The difference between the criminal intent, or scienter, exception and the common plan exception to the rule generally excluding other crimes evidence is subtle but important to maintain. Criminal intent or scienter is always one of the essential elements of the crime sought to be proved, or if not technically an element, at least a state of mind without which there can be no crime. The rule as stated by Justice Ervin in State v. McClain, 240 N.C. 171, 175, 81 S.E. 2d 364, 366 (1954) makes this clear:

“2. Where a specific mental intent or state is an essential element of the crime charged, evidence may be offered of such acts or declarations of the accused as tend to establish the requisite mental intent or state, even though the evidence discloses the commission of another offense by the accused. [Citations omitted.]” (Emphasis supplied.)

This criminal intent consequently is always one of the ultimate facts sought to be proved by the state. It is not a fact from which other facts such as overt acts of the defendant may be inferred. Indeed the question of intent does not arise really until some overt act which could constitute the crime is proven. A plan or design to commit a crime, on the other hand, like criminal intent, may exist in the mind of the defendant; but it is not a mental state which is a sine qua non of the crime. It is not an ultimate fact sought to be proved by the state. It is a mere evidentiary fact which, if properly established, may tend to prove the crime.
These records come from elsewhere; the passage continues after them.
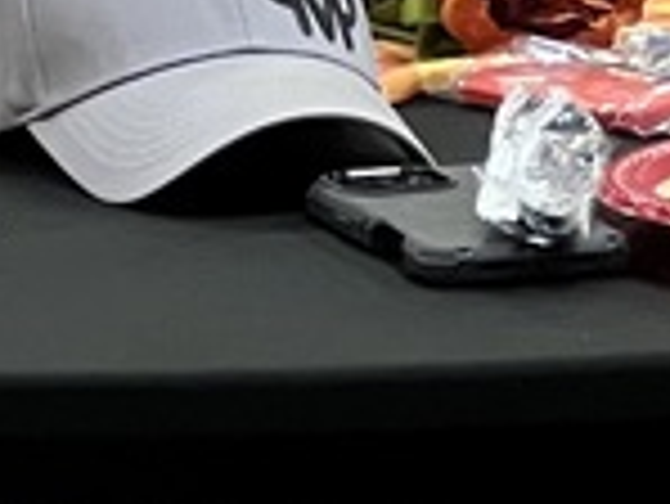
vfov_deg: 2.8
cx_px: 54
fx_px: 10228
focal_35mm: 528
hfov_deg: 3.7
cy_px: -688
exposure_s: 1/60
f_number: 2.8
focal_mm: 9
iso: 640
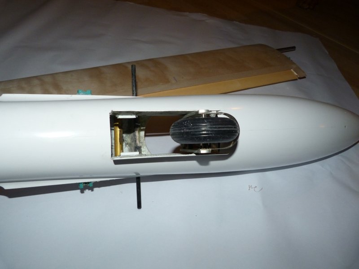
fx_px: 259
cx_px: 180
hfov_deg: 69.4
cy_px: 134
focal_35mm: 25
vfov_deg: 54.9
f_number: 2.8
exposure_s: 1/60
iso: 160
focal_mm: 4.5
Neither do I believe the evidence is admissible on the question of identity. Evidence of other crimes offered for this purpose is admissible “[w]here the accused is not definitely identified as the perpetrator of the crime charged and the circumstances tend to show that the crime charged and another offense were committed by the same person . . . . ” State v. McClain, supra, 240 N.C. at 175, 81 S.E. 2d at 367. (Emphasis supplied.) This, of course, is not a case where the accused is *668not definitely identified. There was no real issue regarding defendant’s identity except that raised theoretically by his plea of not guilty. The state’s evidence clearly and unequivocally identified him as the perpetrator of the homicide. Defendant offered no evidence to the contrary. Compare State v. Grace, 287 N.C. 243, 213 S.E. 2d 717 (1975), where the defense was alibi; State v. Tuggle, supra, where defendant expressly denied his participation in the robbery; State v. McClain, 282 N.C. 357, 193 S.E. 2d 108 (1972), where identification of defendant was a key factual issue; and State v. Thompson, supra, 290 N.C. at 441, 226 S.E. 2d at 493, where “[t]he crucial issue in the trial was . . . whether defendant . . . was one of the two men who participated in the crime.” The Iowa Supreme Court has aptly observed in State v. Wright, 191 N.W. 2d 638, 640 (Iowa 1971) :

“There must be some factual issue raised to permit evidence of other crimes under the noted exceptions. If no such issue exists, then the evidence is unnecessary and the exception may not be relied upon. . . . Here the defendant presented no evidence, and the State’s theory posed an uncomplicated factual situation for jury determination. . . . There is no real issue ... to justify the admission of testimony of other crimes, nor can it be seriously argued that the evidence was admissible to prove identity.”

For these reasons I would hold that admitting the evidence in this case of the 8 February robbery was improper, highly prejudicial, and entitles defendant to a new trial.